A dead battery results in an alert. The same if the convict somehow removes the device.
“In our experience so far, they (the inmates) have called us or tried to call us to justify themselves,” said Delgado. Nevertheless, a judge is notified and who will decide if action is warranted, explained the official.
Back to Katherine.
She writes that in the 92 hours she wore the device it sent an alert on a couple of occasions, once when in Escazu and the other in La Sabana.
However, it did not when she visited several parks in Alajuela (outside the authorized area).
Delgado explained that they have been in contact with the Empresa de Servicios Públicos de Heredia (ESPH), the Heredia utility that has the contract for the project.
During the test, the reporter said she was followed by a pair of municipal police officials in Alajuela centre. They did not approach her; they just kept their eyes on her. Their attitude made her presence even more noticeable to passers-by, who seemed to react with fear.
Delgado explained that the Fuerza Publica has been trained so that they know how to react in the presence of an inmate with an ankle bracelet.
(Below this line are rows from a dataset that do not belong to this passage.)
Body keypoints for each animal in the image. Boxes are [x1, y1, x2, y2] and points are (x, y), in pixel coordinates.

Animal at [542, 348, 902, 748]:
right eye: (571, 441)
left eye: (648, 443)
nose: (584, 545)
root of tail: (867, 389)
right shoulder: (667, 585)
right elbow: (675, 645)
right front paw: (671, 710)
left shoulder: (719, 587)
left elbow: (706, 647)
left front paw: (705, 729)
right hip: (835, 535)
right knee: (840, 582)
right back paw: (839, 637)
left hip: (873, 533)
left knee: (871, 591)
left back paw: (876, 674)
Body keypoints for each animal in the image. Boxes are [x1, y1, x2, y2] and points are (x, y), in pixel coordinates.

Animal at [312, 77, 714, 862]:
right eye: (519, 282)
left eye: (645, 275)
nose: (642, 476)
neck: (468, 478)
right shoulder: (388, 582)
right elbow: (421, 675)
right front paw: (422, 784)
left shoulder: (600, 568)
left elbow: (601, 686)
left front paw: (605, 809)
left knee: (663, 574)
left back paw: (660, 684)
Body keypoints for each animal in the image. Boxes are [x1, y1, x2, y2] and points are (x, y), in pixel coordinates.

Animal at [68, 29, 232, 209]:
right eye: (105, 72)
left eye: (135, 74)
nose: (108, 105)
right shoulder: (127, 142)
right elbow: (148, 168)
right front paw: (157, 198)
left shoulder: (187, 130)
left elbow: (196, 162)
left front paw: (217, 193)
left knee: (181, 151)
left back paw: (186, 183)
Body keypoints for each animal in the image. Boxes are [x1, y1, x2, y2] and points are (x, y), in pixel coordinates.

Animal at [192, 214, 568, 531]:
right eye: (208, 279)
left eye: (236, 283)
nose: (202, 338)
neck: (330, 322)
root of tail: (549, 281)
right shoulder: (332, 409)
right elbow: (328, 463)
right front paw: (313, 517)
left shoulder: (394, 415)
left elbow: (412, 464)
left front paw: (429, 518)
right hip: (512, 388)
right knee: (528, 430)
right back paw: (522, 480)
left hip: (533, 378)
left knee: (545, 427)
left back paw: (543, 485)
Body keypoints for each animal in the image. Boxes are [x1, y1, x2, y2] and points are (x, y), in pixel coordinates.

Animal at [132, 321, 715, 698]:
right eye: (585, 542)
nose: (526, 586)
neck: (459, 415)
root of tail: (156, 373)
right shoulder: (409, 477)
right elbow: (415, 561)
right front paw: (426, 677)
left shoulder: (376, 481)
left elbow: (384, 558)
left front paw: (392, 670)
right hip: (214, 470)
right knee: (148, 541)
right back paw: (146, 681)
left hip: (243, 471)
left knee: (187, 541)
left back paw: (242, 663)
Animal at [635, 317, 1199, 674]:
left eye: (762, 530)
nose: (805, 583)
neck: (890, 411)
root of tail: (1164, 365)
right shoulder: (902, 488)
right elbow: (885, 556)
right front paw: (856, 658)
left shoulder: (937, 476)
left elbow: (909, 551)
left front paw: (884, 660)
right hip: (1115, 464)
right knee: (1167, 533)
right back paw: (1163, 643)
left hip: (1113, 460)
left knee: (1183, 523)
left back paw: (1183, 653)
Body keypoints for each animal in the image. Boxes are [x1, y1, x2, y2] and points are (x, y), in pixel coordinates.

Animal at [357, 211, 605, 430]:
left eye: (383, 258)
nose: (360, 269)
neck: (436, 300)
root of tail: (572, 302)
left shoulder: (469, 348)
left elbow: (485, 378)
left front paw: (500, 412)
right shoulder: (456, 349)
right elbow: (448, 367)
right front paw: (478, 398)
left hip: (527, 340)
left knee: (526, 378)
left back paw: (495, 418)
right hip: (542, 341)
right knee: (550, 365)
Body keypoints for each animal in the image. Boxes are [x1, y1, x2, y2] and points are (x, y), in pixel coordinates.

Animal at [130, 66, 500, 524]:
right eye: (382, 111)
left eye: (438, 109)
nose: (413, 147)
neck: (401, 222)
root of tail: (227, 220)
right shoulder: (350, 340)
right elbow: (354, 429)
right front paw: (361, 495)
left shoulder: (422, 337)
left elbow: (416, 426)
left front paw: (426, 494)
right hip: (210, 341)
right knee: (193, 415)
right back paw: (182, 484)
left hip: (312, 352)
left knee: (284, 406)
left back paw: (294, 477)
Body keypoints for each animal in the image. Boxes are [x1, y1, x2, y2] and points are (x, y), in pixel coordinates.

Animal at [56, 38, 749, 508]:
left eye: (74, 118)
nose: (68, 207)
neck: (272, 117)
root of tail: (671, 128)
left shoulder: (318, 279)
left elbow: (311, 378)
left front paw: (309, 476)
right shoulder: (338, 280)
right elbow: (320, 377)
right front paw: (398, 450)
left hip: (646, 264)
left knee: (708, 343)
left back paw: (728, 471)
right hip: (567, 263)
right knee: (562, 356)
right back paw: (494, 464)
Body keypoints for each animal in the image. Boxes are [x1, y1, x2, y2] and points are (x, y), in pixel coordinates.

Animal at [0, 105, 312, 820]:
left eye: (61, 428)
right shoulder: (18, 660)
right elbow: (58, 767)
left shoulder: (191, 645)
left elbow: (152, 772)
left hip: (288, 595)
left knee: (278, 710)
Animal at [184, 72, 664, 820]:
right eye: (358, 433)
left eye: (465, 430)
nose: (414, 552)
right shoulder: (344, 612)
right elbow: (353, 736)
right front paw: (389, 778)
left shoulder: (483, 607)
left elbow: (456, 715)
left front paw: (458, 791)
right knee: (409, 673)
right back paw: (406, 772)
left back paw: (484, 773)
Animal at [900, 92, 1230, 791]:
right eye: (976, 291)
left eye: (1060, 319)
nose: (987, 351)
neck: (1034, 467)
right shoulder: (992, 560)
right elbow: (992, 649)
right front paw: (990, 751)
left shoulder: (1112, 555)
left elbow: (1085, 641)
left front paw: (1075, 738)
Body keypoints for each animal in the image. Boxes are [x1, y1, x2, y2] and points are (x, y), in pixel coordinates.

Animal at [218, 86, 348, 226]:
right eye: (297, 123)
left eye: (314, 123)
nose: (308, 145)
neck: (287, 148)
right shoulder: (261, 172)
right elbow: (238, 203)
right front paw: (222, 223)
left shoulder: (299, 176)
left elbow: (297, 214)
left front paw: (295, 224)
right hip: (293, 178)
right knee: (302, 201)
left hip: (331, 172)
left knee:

“The inmates are seen as normal citizens with a particular legal status. Just because you walk around with an ankle bracelet does not mean you a threat to society,” said Delgado.
The official stressed that before a convict enters the program he or she is vetted by a judge, who verifies that their sentence is not more than six years, and that they have not committed as serious crime(s).
Delgado added that, since the device does not emit a sound (only vibrates) during an alert, the police can verify if the person is being actively monitored by calling a special lien 800-ENLACEM. The number is monitored 24 hours a day.